Some controversies are perennials. A nice letter from Style reader Robert Cole talks about the "rule" about the use of which and that: which for non restrictive clauses and that for restrictive clauses. He tells us that "as one who was raised to honor the rule (among many others), whenever I see [the rule] violated, I see a warning flag." Mr. Cole's problem is that of many writers, and Rosie, especially when she is wearing her copy editor's hat, has also noticed that which and that are often used interchangeably.

Even if we don't agree with the "rule," it seems to Rosie that following it makes it easier to write without repeating the same word too many times. Rosie, like Mr. Cole, likes the nice distinction between which and that, but we will both probably have to repress our shudders. The new Fowler's (1996) quotes the 1926 edition of Fowler's which tells us "... if writers would agree to regard that as the defining relative pronoun, and which as the non-defining, there would be much gain both in lucidity and in ease. Some there are who follow this principle now; but it would be idle to pretend that it is the practice either of most or of the best writers."
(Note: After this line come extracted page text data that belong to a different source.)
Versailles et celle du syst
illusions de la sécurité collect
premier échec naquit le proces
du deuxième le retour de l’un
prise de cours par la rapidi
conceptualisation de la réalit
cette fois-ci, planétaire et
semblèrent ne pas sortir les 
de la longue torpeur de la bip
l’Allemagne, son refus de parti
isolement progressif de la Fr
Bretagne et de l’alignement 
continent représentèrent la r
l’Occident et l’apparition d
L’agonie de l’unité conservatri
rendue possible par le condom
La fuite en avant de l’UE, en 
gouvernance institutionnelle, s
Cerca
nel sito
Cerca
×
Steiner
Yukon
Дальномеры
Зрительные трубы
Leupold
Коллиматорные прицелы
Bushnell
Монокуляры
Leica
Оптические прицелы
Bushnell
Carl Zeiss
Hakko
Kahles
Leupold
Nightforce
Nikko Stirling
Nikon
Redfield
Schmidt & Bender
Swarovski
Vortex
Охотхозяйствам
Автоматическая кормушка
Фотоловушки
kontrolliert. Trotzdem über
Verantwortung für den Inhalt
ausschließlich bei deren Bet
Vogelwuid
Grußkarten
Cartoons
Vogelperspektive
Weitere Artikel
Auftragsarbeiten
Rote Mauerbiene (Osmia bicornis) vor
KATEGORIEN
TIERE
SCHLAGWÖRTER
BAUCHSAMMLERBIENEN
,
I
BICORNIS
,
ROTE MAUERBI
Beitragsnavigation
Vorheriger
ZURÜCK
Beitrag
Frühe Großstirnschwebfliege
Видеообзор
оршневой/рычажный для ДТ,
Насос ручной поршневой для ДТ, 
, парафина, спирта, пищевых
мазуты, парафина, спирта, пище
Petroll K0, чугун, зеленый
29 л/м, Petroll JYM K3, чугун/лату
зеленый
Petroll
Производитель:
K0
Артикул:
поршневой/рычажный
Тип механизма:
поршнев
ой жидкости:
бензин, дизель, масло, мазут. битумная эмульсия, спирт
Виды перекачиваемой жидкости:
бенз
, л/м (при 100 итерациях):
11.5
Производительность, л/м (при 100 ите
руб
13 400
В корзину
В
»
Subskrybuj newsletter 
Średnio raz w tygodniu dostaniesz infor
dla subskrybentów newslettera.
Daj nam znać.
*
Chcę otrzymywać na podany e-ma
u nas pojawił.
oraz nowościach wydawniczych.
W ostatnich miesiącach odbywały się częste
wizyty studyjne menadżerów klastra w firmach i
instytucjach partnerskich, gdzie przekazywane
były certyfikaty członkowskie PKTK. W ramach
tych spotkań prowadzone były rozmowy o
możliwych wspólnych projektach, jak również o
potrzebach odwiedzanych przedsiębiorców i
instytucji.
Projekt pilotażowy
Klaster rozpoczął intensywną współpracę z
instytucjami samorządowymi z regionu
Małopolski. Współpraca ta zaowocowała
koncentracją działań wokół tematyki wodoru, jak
Slightly different examples of how a writer (or speaker) should think carefully about the use, arrangement or the omission of a single word come to us from the New York Times this week. On Nov. 7, in an article describing Microsoft's efforts to lobby the powerful in Washington, there was the following sentence: "In June, Mr. Gates met for lunch with the Republican leaders of the House in the small whip's room off the House chamber." Rosie is sure Rep. Tom Delay would have preferred the sentence to read , "... the whip's small room ..."

On Nov. 11, the same newspaper described a meeting that candidate Bill Bradley had with some 50 senior citizens in Detroit. Writer Keith Bradsher reported that Bradley asked the members of his audience:

"How many of you take any drugs?' ... Mr. Bradley meant prescription drugs... Only five or six hands went up as his audience looked mystified.

"Mr. Bradley pressed on, saying the drugs 'cost too much money.' ..."

"'... I thought he was talking about dope addicts,' said John Curry, 93, a retired auto worker."

It's almost ludicrous how we can bewilder people with carelessness in our language.